Walsh (Bhailís, Wallis, Uailis), Francis (Proinsias) (1654–1724), lexicographer and Franciscan priest, was born in the Fingal area of north Co. Dublin. Nothing is known of his family or early education. He entered the Franciscan order and was ordained (1677) in the Irish Franciscan College, Prague. He taught philosophy and theology in the Irish Franciscan College at Louvain, in the Spanish Netherlands, and in St Isidore's College, Rome. On 2 April 1682 he was appointed a lecturer in philosophy at the Irish Franciscan friary of La Madonna del Piano at Capranaica, north of Rome. By November 1703 he was a lector jubilatus (a jubilarian teacher, which indicates a long time teaching). He returned to Ireland (1703) and was appointed titular guardian of the Franciscan friary in Clane, Co. Kildare. This appointment was renewed at the provincial chapter in June 1705. On the register of catholic priests drawn up (1704) in Athy, Co. Kildare, he is named as parish priest of Tattoo, living at Rathcoffy, Co. Kildare. He became vice-provincial of the Franciscan order in Ireland in 1709, and in 1712 he reestablished the confraternity of St Francis known as the Cord of St Francis. From 1714 he was guardian of the Franciscan friary on Cook St., Dublin.
He was a member of the Ó Neachtain circle of Gaelic scholars and scribes in Dublin and is referred to as oide-fhoclóir (lexicographer) by Tadhg Ó Neachtain (qv) in the poem ‘Sloinfead scothadh na Gaoidhilge grinn’, composed between 1726 and 1729, which lists the names of twenty-six scholars known to Ó Neachtain in the city at that time. Ó Neachtain composed the poem ‘Froinsias Walsh’ in his honour, praising his lexicographical work, and indicating that Walsh had spent fifteen years working on the Latin–English–Irish dictionary he had begun in 1709 but had left uncompleted on his death. It was finished by Ó Neachtain and the original manuscript in Walsh's and Ó Neachtain's hands, with the latter's poem pasted into it, is MS Z 3.1.13 in Marsh's Library, Dublin. The protestant minister and scholar Anthony Raymond (qv) had a copy of the dictionary in his possession in 1723 and had planned to publish it but died before his plan was realised. Walsh had already compiled an Irish–Irish dictionary in 1706 which was based on Foclóir no Sanasán nua (1643) by Mícheál Ó Cléirigh (qv). An interesting feature of this dictionary was that ‘easy’ words in Irish are explained with ‘difficult’ words, making it a version of Ó Cléirigh's dictionary in reverse (Harrison (1986), 60).

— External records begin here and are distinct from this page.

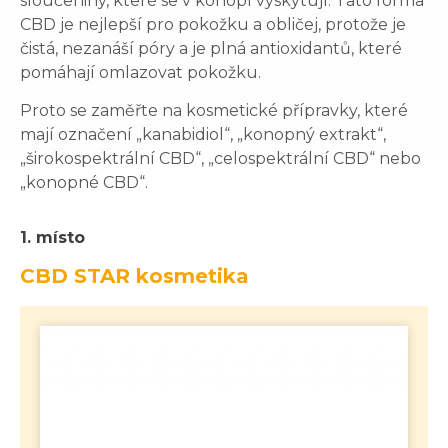
sloučeniny, které se v konopí vyskytují. Tato forma
CBD je nejlepší pro pokožku a obličej, protože je
čistá, nezanáší póry a je plná antioxidantů, které
pomáhají omlazovat pokožku.
Proto se zaměřte na kosmetické přípravky, které
mají označení „kanabidiol“, „konopný extrakt“,
„širokospektrální CBD“, „celospektrální CBD“ nebo
„konopné CBD“.
1. místo
CBD STAR kosmetika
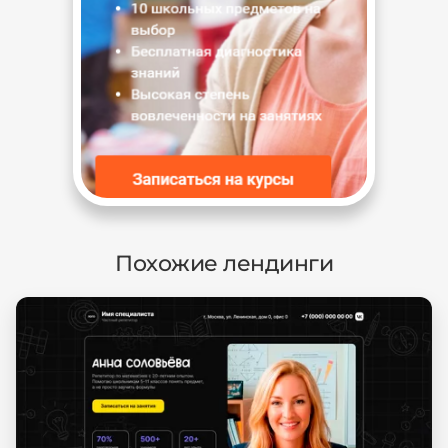
Похожие лендинги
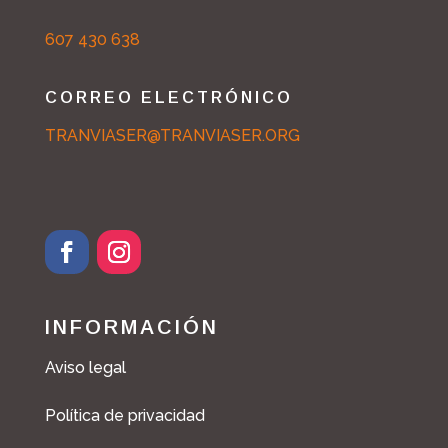
607 430 638
CORREO ELECTRÓNICO
TRANVIASER@TRANVIASER.ORG
INFORMACIÓN
Aviso legal
Política de privacidad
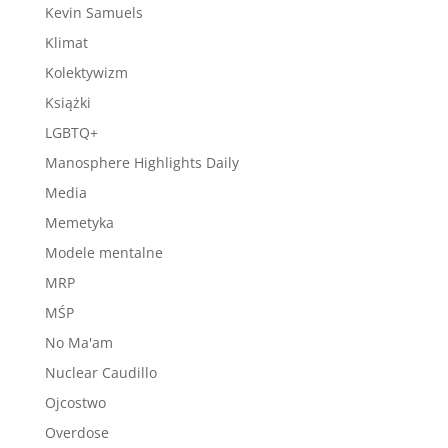
Kevin Samuels
Klimat
Kolektywizm
Książki
LGBTQ+
Manosphere Highlights Daily
Media
Memetyka
Modele mentalne
MRP
MŚP
No Ma'am
Nuclear Caudillo
Ojcostwo
Overdose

In about 1713 Walsh completed Grammatica Anglo–Hibernica, or a brief introduction to the Irish language, composed and first written by Fr Francis Walsh, lr. jub. of divinity, based on a Latin treatise by Giolla Brighde Ó hEódhasa (qv). The work also drew on other sources such as Proinsias Ó Maolmhuaidh's Grammatica latino-hibernica, A brief introduction to the Irish or ancient Scotish language by Edward Lhuyd (qv), and a manuscript ‘Grammatica hibernica’ completed by Pilib Ó Cléirigh in 1637. In his introduction Walsh explained his having written in English as it was ‘the most common and prevailing language with the learned and unlearned of our country, that what was designed for the public use, might the easier be perused, and understood’. At least three manuscript copies of this work are still extant, in the BL (Eg. MS 143), the NLI (MS G 332), and King's Inns, Dublin (MS 24). Aodh Buí Mac Cruitín (qv) published a summary of Walsh's grammar in Louvain under the title The elements of the Irish language grammatically explained in English (1728), omitting certain passages with which he possibly disagreed, such as Walsh's suggestion that the Latin character was more suitable than the Irish character for printing purposes as it was less expensive and common to all nations.

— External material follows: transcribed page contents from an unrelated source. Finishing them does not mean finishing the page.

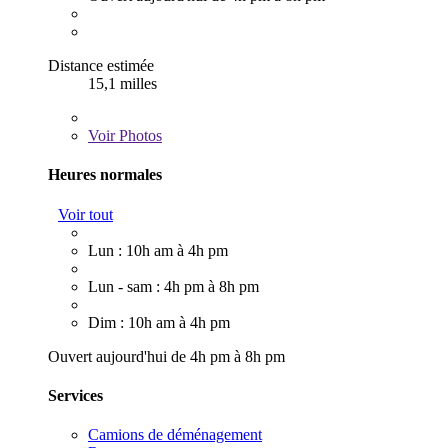
Distance estimée
15,1 milles
Voir
Photos
Heures normales
Voir tout
Lun : 10h am à 4h pm
Lun - sam : 4h pm à 8h pm
Dim : 10h am à 4h pm
Ouvert aujourd'hui de 4h pm à 8h pm
Services
Camions de déménagement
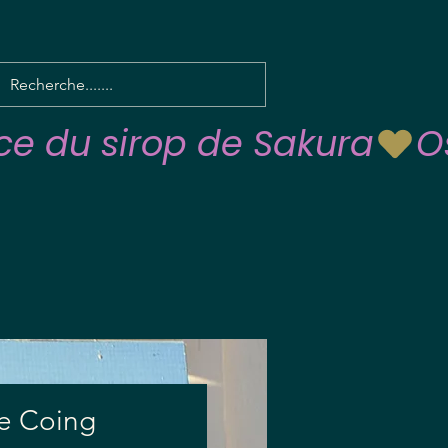
de Coing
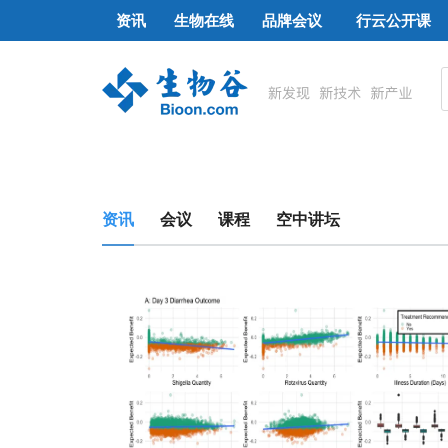
资讯
生物在线
品牌会议
行云公开课
资讯
会议
课程
空中讲坛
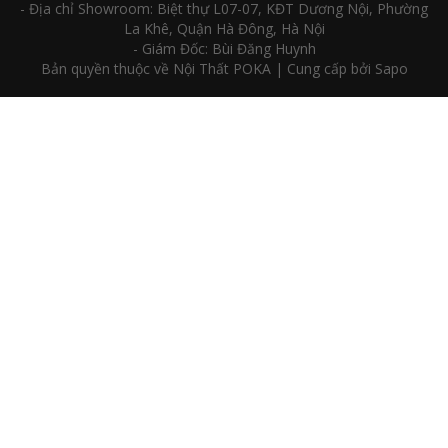
- Địa chỉ Showroom: Biệt thự L07-07, KĐT Dương Nội, Phường
La Khê, Quận Hà Đông, Hà Nội
- Giám Đốc: Bùi Đăng Huynh
Bản quyền thuộc về Nội Thất POKA | Cung cấp bởi Sapo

Walsh compiled a number of other works. Both The antediluvian world; or, A new theory of the earth (1743), whose list of the subscribers included the English writer Samuel Johnson, and Funiculus triplex; or, The indulgences of the Cord of St Francis (1745) were published posthumously. Walsh's view of the earth as portrayed in The antediluvian world was based primarily on texts from the Bible, and an extraordinary interest in the physical makeup of the planet is revealed. A further work, ‘Philosophia vetus innovata’, remained unpublished. Walsh died in 1724, possibly in Dublin, but as no official record of his death occurs he may have died abroad.